Économie Hypothèse
Subvention publique ou capital-risque: qui paie le cinéma suisse
Un exercice de la rédaction. Les 36 titres helvétiques de Locarno79 naissent d'un système de contributions publiques et de fondations. Le modèle du capital-risque fonctionne sur d'autres prémisses.
Peter Thiel n'a aucun lien avec le cinéma suisse et n'est pas annoncé à Locarno. Cet article utilise son modèle de financement comme terme de comparaison, afin de mieux comprendre celui qui soutient la production helvétique.
À la 79e édition, la Suisse est présente avec 28 films et huit coproductions, soit un total de 36 titres sur 233. Cette part ne naît pas du marché. Elle découle de contributions fédérales et cantonales, du service public de radio-télévision et de fondations privées.
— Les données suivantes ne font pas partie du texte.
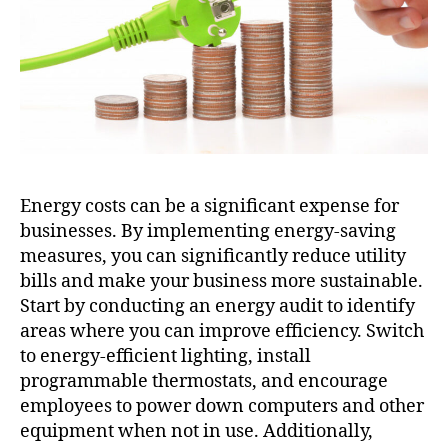
Energy costs can be a significant expense for
businesses. By implementing energy-saving
measures, you can significantly reduce utility
bills and make your business more sustainable.
Start by conducting an energy audit to identify
areas where you can improve efficiency. Switch
to energy-efficient lighting, install
programmable thermostats, and encourage
employees to power down computers and other
equipment when not in use. Additionally,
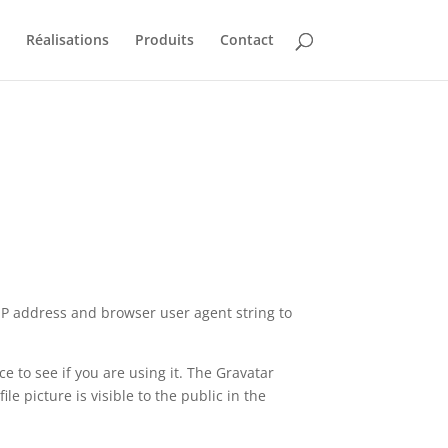
Réalisations
Produits
Contact
 IP address and browser user agent string to
 to see if you are using it. The Gravatar
le picture is visible to the public in the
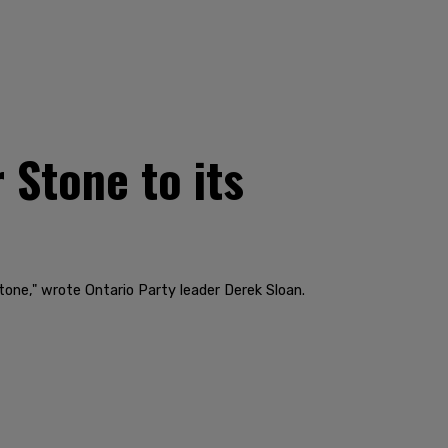
 Stone to its
tone," wrote Ontario Party leader Derek Sloan.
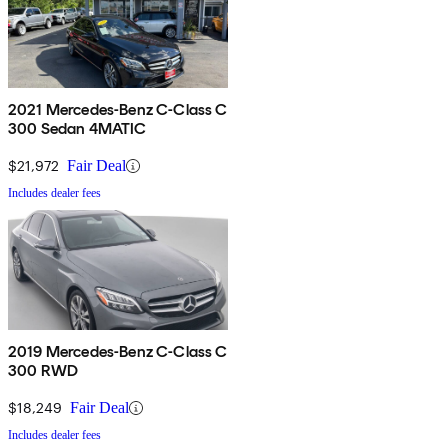
2021 Mercedes-Benz C-Class C
300 Sedan 4MATIC
$21,972
Fair Deal
Includes dealer fees
2019 Mercedes-Benz C-Class C
300 RWD
$18,249
Fair Deal
Includes dealer fees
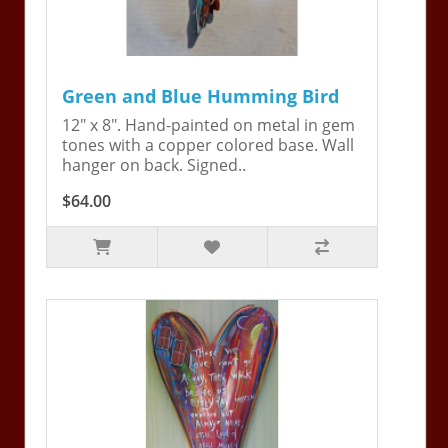
Green and Blue Humming Bird
12" x 8". Hand-painted on metal in gem
tones with a copper colored base. Wall
hanger on back. Signed..
$64.00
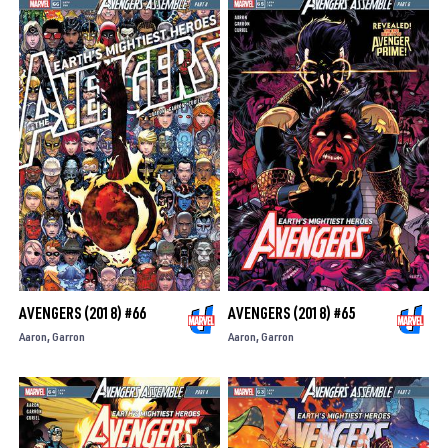
AVENGERS (2018) #66
AVENGERS (2018) #65
Aaron
Garron
Aaron
Garron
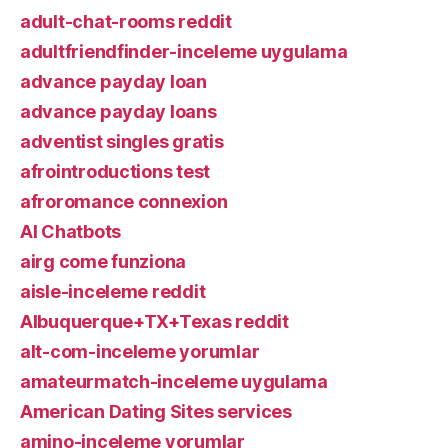
adult-chat-rooms reddit
adultfriendfinder-inceleme uygulama
advance payday loan
advance payday loans
adventist singles gratis
afrointroductions test
afroromance connexion
AI Chatbots
airg come funziona
aisle-inceleme reddit
Albuquerque+TX+Texas reddit
alt-com-inceleme yorumlar
amateurmatch-inceleme uygulama
American Dating Sites services
amino-inceleme yorumlar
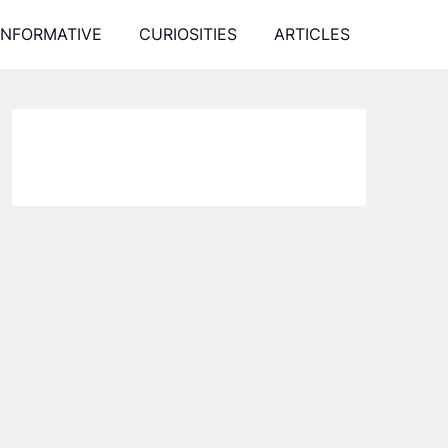
INFORMATIVE
CURIOSITIES
ARTICLES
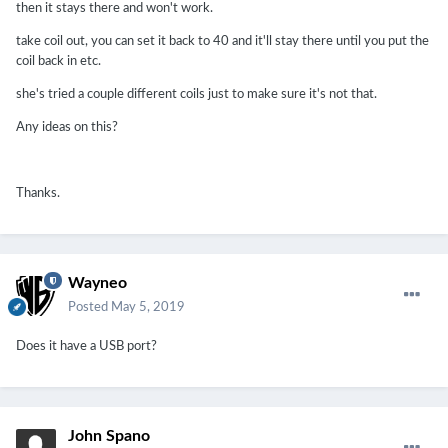
then it stays there and won't work.
take coil out, you can set it back to 40 and it'll stay there until you put the
coil back in etc.
she's tried a couple different coils just to make sure it's not that.
Any ideas on this?
Thanks.
Wayneo
Posted
May 5, 2019
Does it have a USB port?
John Spano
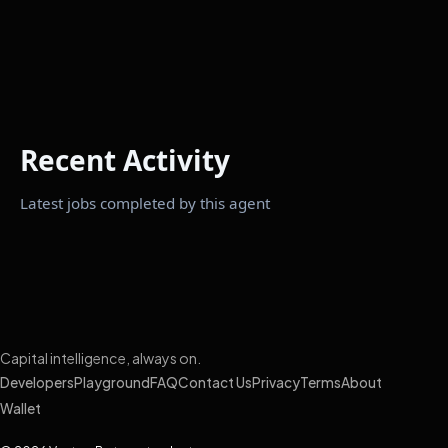
Recent Activity
Latest jobs completed by this agent
Capital intelligence, always on.
Developers
Playground
FAQ
Contact Us
Privacy
Terms
About
Wallet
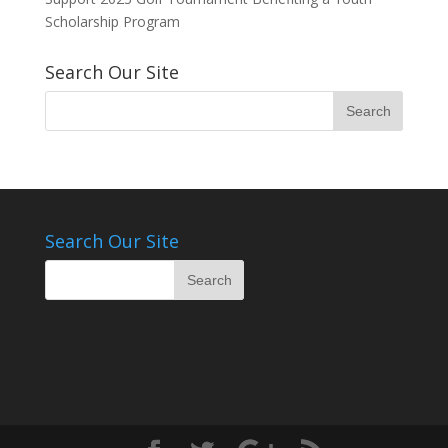
Scholarship Program
Search Our Site
Search Our Site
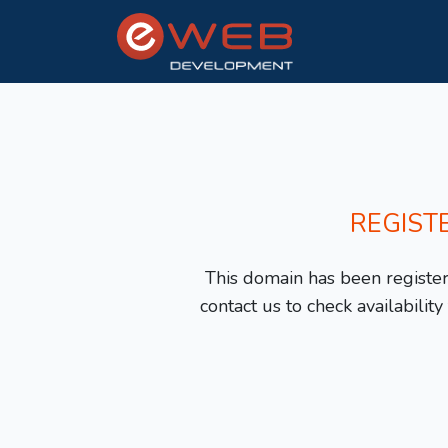
REGIST
This domain has been registere
contact us to check availabilit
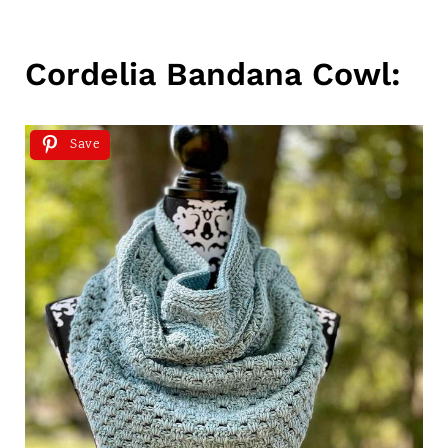
Cordelia Bandana Cowl:
Save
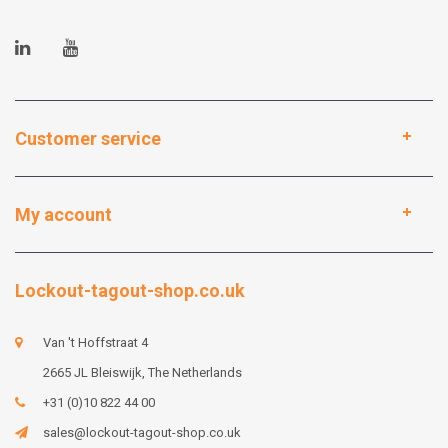
Customer service
My account
Lockout-tagout-shop.co.uk
Van 't Hoffstraat 4
2665 JL Bleiswijk, The Netherlands
+31 (0)10 822 44 00
sales@lockout-tagout-shop.co.uk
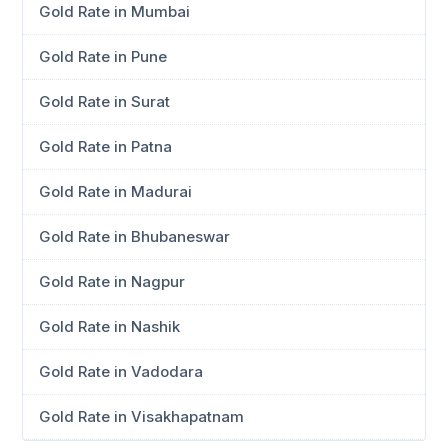
Gold Rate in Mumbai
Gold Rate in Pune
Gold Rate in Surat
Gold Rate in Patna
Gold Rate in Madurai
Gold Rate in Bhubaneswar
Gold Rate in Nagpur
Gold Rate in Nashik
Gold Rate in Vadodara
Gold Rate in Visakhapatnam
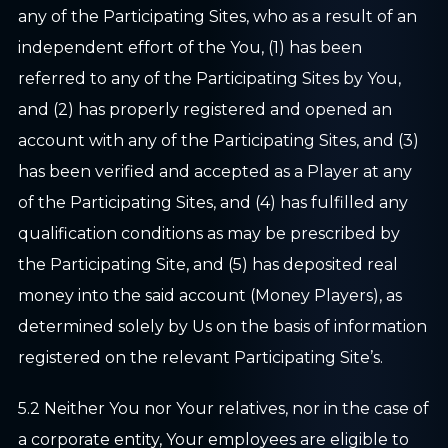
any of the Participating Sites, who as a result of an
independent effort of the You, (1) has been
referred to any of the Participating Sites by You,
and (2) has properly registered and opened an
account with any of the Participating Sites, and (3)
has been verified and accepted as a Player at any
of the Participating Sites, and (4) has fulfilled any
qualification conditions as may be prescribed by
the Participating Site, and (5) has deposited real
money into the said account (Money Players), as
determined solely by Us on the basis of information
registered on the relevant Participating Site’s.
5.2 Neither You nor Your relatives, nor in the case of
a corporate entity, Your employees are eligible to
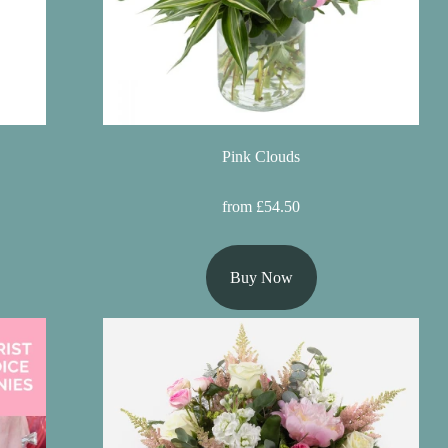
Pink Clouds
from £54.50
Buy Now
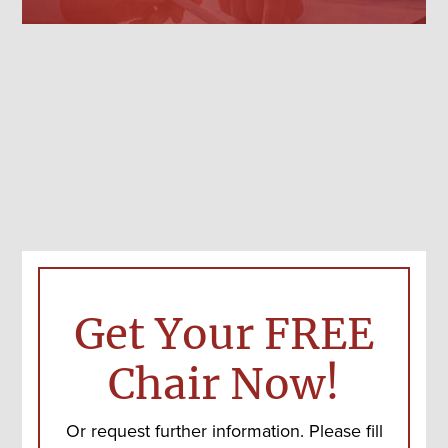
Get Your FREE
Chair Now!
Or request further information. Please fill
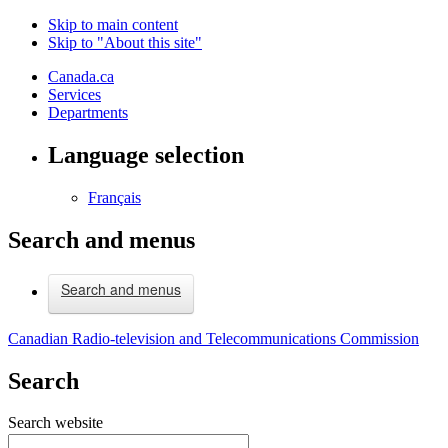
Skip to main content
Skip to "About this site"
Canada.ca
Services
Departments
Language selection
Français
Search and menus
Search and menus
Canadian Radio-television and Telecommunications Commission
Search
Search website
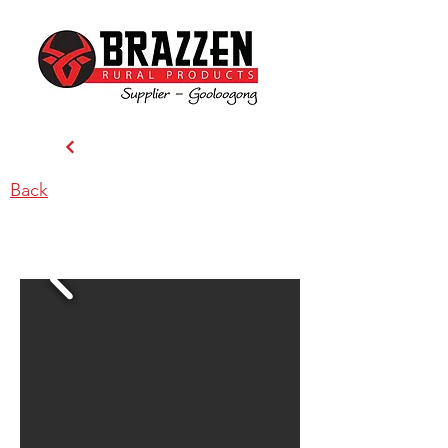
Back
Precision Ag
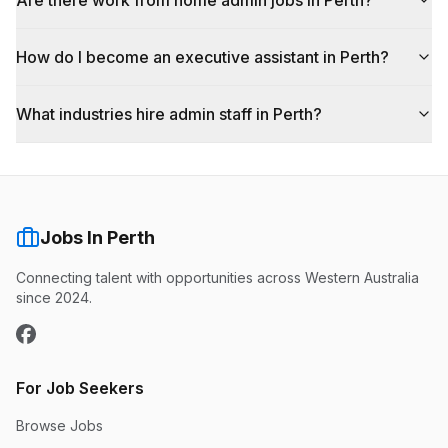
Are there work from home admin jobs in Perth?
How do I become an executive assistant in Perth?
What industries hire admin staff in Perth?
Jobs In Perth
Connecting talent with opportunities across Western Australia
since 2024.
For Job Seekers
Browse Jobs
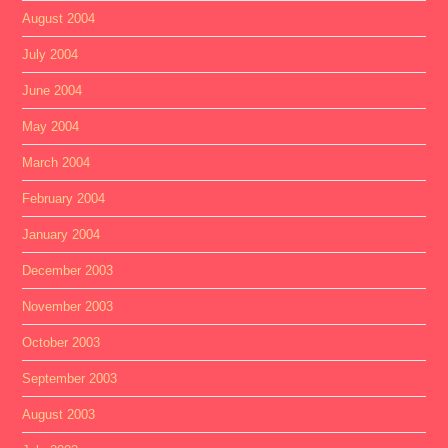
August 2004
July 2004
June 2004
May 2004
March 2004
February 2004
January 2004
December 2003
November 2003
October 2003
September 2003
August 2003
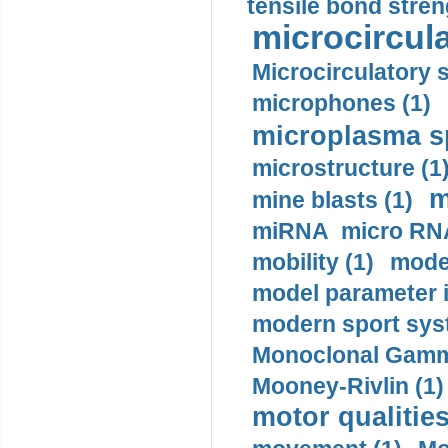
tensile bond stren
microcircula
Microcirculatory 
microphones (1)
microplasma sp
microstructure (1
m
mine blasts (1)
miRNA micro RNA
mobility (1)
model
model parameter id
modern sport sys
Monoclonal Gammo
Mooney-Rivlin (1)
motor qualities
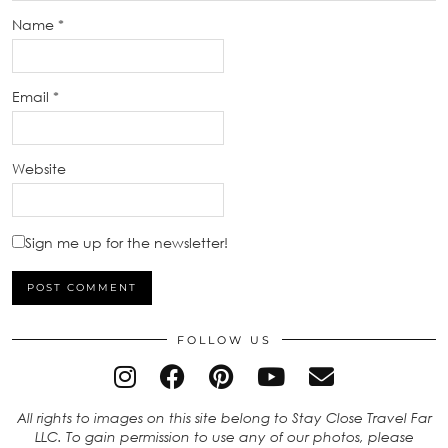
Name
*
Email
*
Website
Sign me up for the newsletter!
FOLLOW US
All rights to images on this site belong to Stay Close Travel Far
LLC. To gain permission to use any of our photos, please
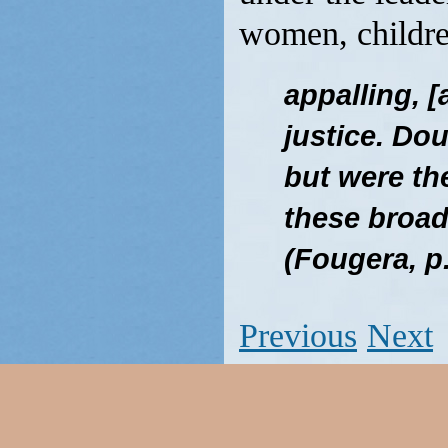
women, childre
appalling, 
justice. Do
but were the
these broad
(Fougera, p
Previous
Next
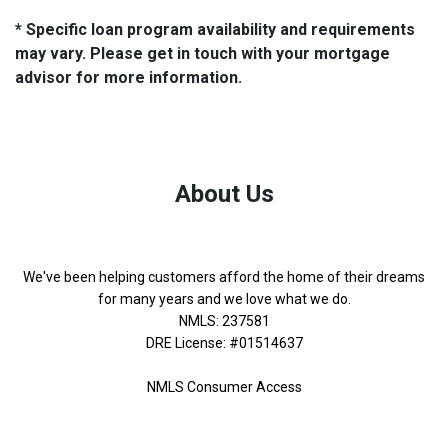
* Specific loan program availability and requirements
may vary. Please get in touch with your mortgage
advisor for more information.
About Us
We've been helping customers afford the home of their dreams
for many years and we love what we do.
NMLS: 237581
DRE License: #01514637
NMLS Consumer Access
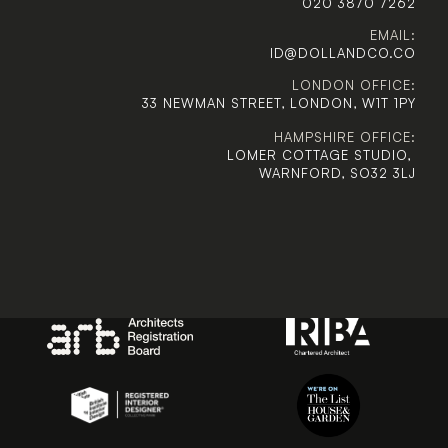
020 3870 7262
EMAIL:
ID@DOLLANDCO.CO
LONDON OFFICE:
33 NEWMAN STREET, LONDON, W1T 1PY
HAMPSHIRE OFFICE:
LOMER COTTAGE STUDIO, 
WARNFORD, SO32 3LJ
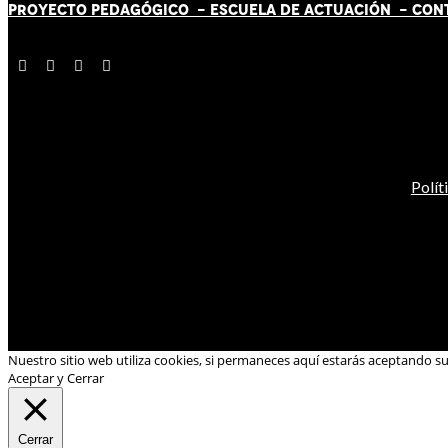
PROYECTO PEDAGÓGICO -
ESCUELA DE ACTUACIÓN
- CON
Polít
Nuestro sitio web utiliza cookies, si permaneces aquí estarás aceptando s
Aceptar y Cerrar
Cerrar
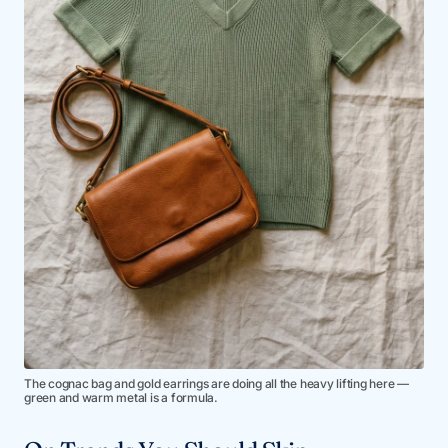
The cognac bag and gold earrings are doing all the heavy lifting here —
green and warm metal is a formula.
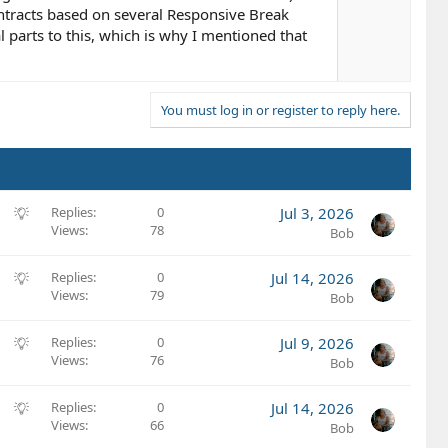
t
ntracts based on several Responsive Break
e
al parts to this, which is why I mentioned that
You must log in or register to reply here.
S
Replies
0
Jul 3, 2026
Views
78
u
Bob
g
g
S
Replies
0
Jul 14, 2026
e
Views
79
u
Bob
s
g
t
g
S
Replies
0
Jul 9, 2026
i
e
Views
76
u
Bob
o
s
g
n
t
g
S
Replies
0
Jul 14, 2026
i
e
Views
66
u
Bob
o
s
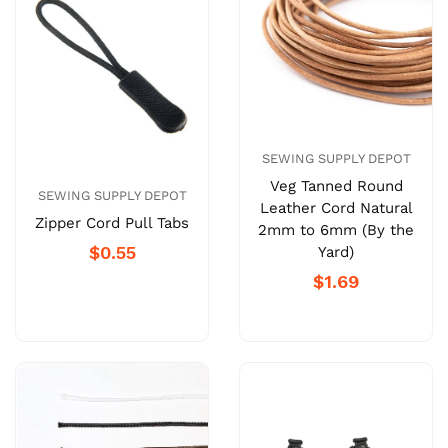
SEWING SUPPLY DEPOT
Veg Tanned Round
SEWING SUPPLY DEPOT
Leather Cord Natural
Zipper Cord Pull Tabs
2mm to 6mm (By the
$0.55
Yard)
$1.69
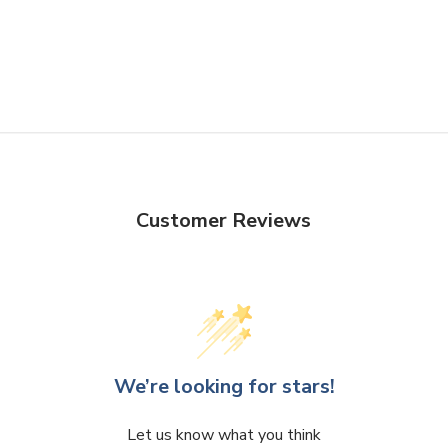
Customer Reviews
We’re looking for stars!
Let us know what you think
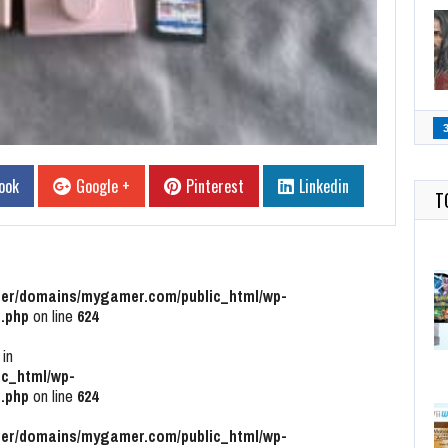
ook
Google +
Pinterest
Linkedin
T
r/domains/mygamer.com/public_html/wp-
.php
on line
624
 in
c_html/wp-
.php
on line
624
r/domains/mygamer.com/public_html/wp-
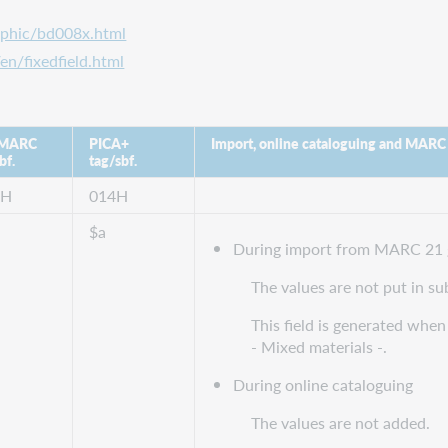
aphic/bd008x.html
en/fixedfield.html
 MARC
PICA+
Import, online cataloguing and MARC
bf.
tag/sbf.
8H
014H
$a
During import from MARC 21 
The values are not put in su
This field is generated when 
- Mixed materials -.
During online cataloguing
The values are not added.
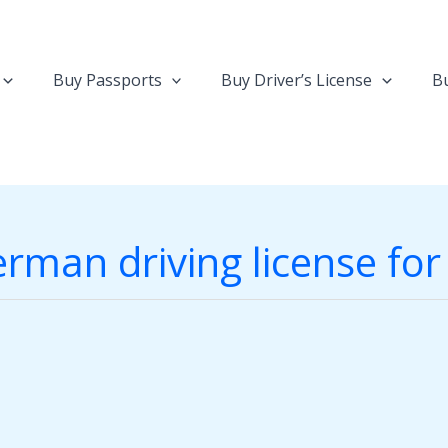
Buy Passports
Buy Driver’s License
Bu
rman driving license fo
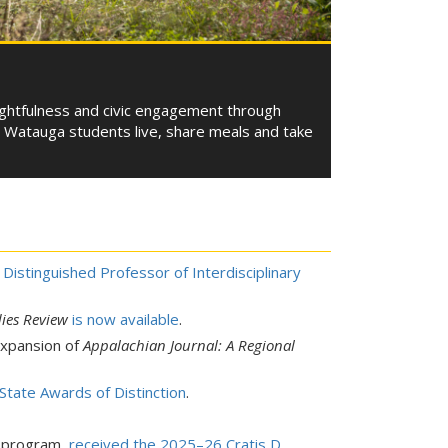
ughtfulness and civic engagement through
m. Watauga students live, share meals and take
Distinguished Professor of Interdisciplinary
ies Review
is now available
.
expansion of
Appalachian Journal: A Regional
tate Awards of Distinction
.
e program,
received the 2025–26 Cratis D.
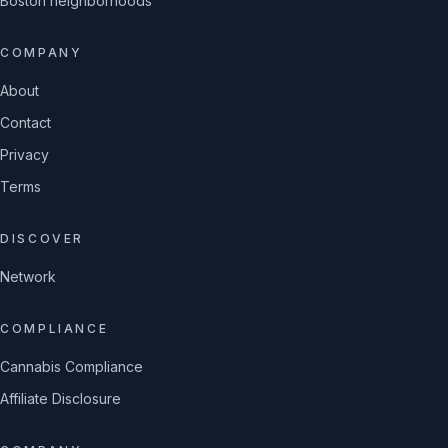
Boston neighborhoods
COMPANY
About
Contact
Privacy
Terms
DISCOVER
Network
COMPLIANCE
Cannabis Compliance
Affiliate Disclosure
L'exposition que le festival accompagne au Musée Casa Rusca illustre bien le mécanisme: elle est soutenue par le Fonds Swisslos du Département de l'éducation, de la culture et du sport, par la Ernst Göhner Stiftung et par la Fondazione cultura nel Locarnese. Trois acteurs différents, dont aucun n'attend un retour financier.
Comment fonctionne l'autre modèle
Thiel a fondé Founders Fund en 2005, et en 2004 il avait été le premier investisseur externe de Facebook, avec 500'000 dollars. La logique du capital-risque repose sur une distribution asymétrique des résultats: la grande majorité des investissements ne rapporte rien, et un très petit nombre de cas produit un rendement suffisant pour couvrir toutes les pertes.
Appliqué au cinéma, ce modèle aurait une conséquence immédiate. Le bailleur de fonds ne chercherait pas trente-six films, il en chercherait un capable de rapporter autant que trente-six.
Le système suisse est construit pour faire l'inverse. Il répartit des montants limités sur de nombreux projets, accepte qu'une grande partie n'atteigne pas un large public et considère la production elle-même comme un résultat, indépendamment des recettes.
Aucun des deux dispositifs n'est sans coût. Le capital-risque concentre les ressources sur ce qui peut croître vite, et les films qui arrivent à Locarno de Palestine, de Géorgie ou de Colombie n'entreraient pas dans ce critère. Le financement public, lui, découple l'argent du public, et un système où la recette ne compte pas produit inévitablement des œuvres que personne ne regarde.
La viabilité du modèle suisse dépend donc d'un choix politique renouvelé chaque année dans les budgets. Tant qu'il tient, il produit une filière qui n'intéresserait pas le marché et qui, sans ce soutien, n'existerait pas dans une région de 350'000 habitants.
La comparaison sert surtout à clarifier un point. La question pertinente n'est pas de savoir quel système est le plus efficient, mais ce que chacun des deux considère comme un succès, car c'est là qu'ils divergent avant même de commencer à compter.